I've never caught a pike before, but next time I go up to visit the folks I think I'm going to only fish for the green machines....well, I might HAVE to go to the russian for reds or the Deshka for kings. ;D
I heard minto flats is probably your best bet to catch some monster pike.
RP or anyone else for that matter...they do have cpus' in Alaska, meaning they do have alaska fishing forums
You are correct and have some good suggestions.
You just nailed the reason I never come back with Kings. I keep letting them go so I can catch another unless it's 5:30 and the day for guides ends at 6:00. :-[ :-/ :-? : ;D 8-)
MM...If I remember correctly you cannot fish anymore after you have landed and kept your one king for the day.
Seward is a beautiful little town where you can check out some glaciers, possibly see some bears, and go out on the salt.
Or...you could go the opposite way to check out Denali state park and Mt. Mckinley. Cool ,but long drive. You might see a bear there too. If you go all the way to Denali and you got some $$$ you might as well go all the way to Fairbanks and try for some monster pike at Minto Flats.
Fairbanks is anywhere from 5-8 hour drive from Anchorage.

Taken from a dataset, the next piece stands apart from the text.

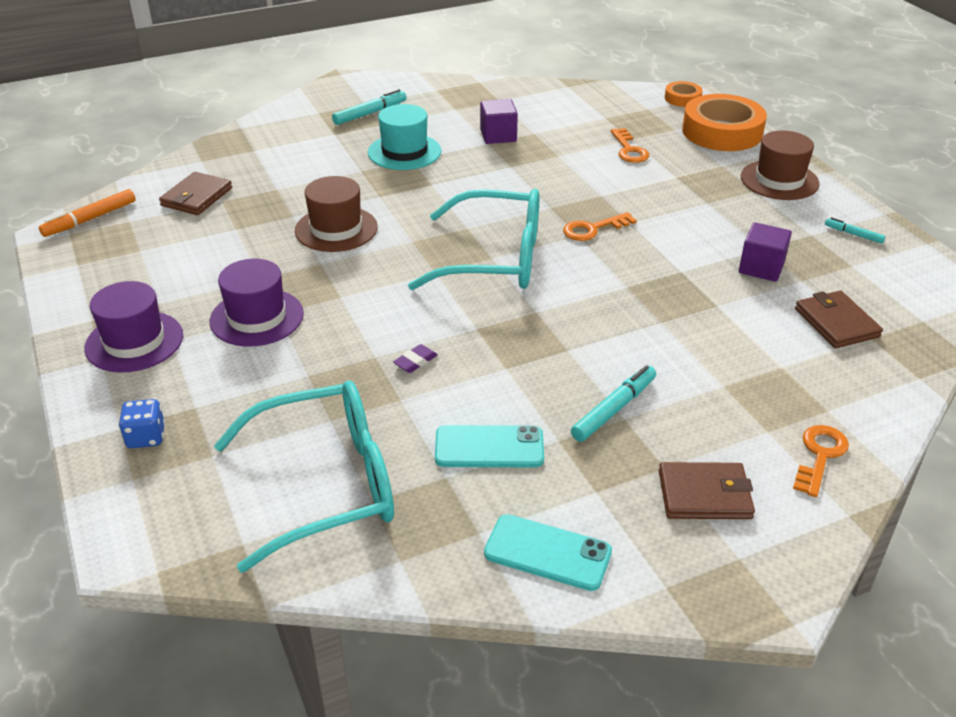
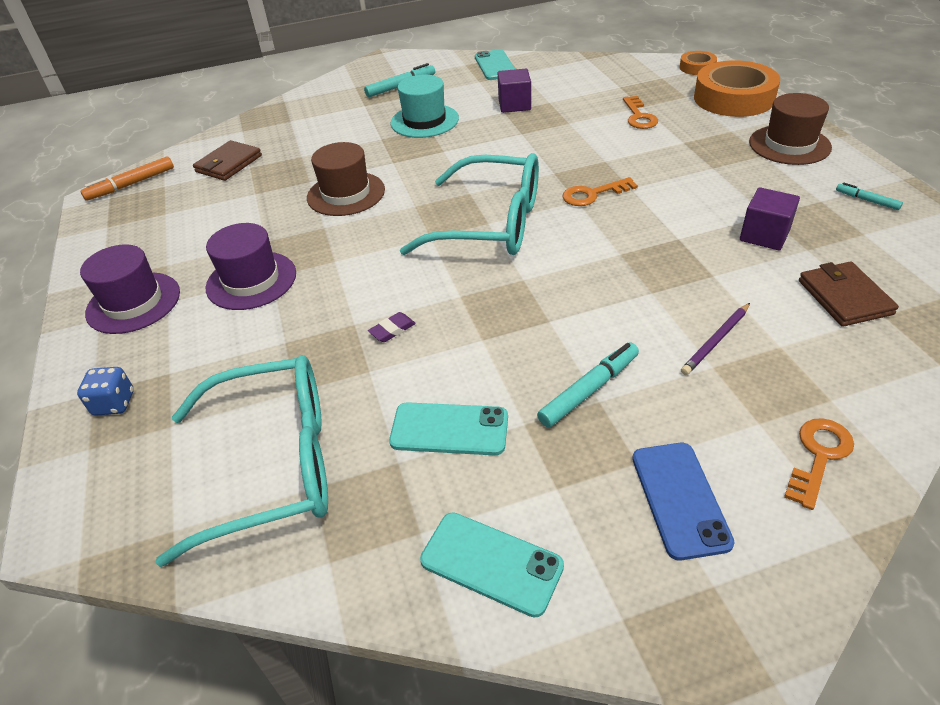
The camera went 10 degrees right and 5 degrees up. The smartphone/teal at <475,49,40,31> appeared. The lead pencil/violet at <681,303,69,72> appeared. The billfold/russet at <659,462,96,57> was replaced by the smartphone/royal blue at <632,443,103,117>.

Not to say you are crazy but maybe little nuts. *;D You are going during the most sought after time on the Kenai for Kings there is. Flying across the bay gives the arms a chance to rest but I'd spend my time right out in front of Beaver Creek out to the second island. You will have a shot at the fish of a life time and hitting the 50/50 club. A King over 50" and 50 lbs. If released the local preservation organization will pay part of the price for a full size replica. My recommendation is to keep the first King in the 30 to 40 lb. range for meat and then trophy fish until your arms fall off or you catch the fish that Salmon Fishermen's Dreams are Made Of!
Just a thought . . . * that runs through my mind on a daily basis. *8-)
I am going to the Kenai with my son-in-law, his dad and his brother. *I am booked for 3-guided Kenai River trips and one fly-out trip between July 21st and 25th.
Since I am the only retired guy in the party, I want to get to Alaska a four or five days early and perhaps sample some other types of fishing.
I also want to book a bear viewing photography trip and also do some photography on my own.
Any suggestions? *I am open to any suggestions! *I will have a rental car and I am willing to book additional guides. *
I would also like to take a saltwater fishing trip if possible. *The problem with that is what to do with the fish since I will have about five to seven days left in Alaska before I fly home.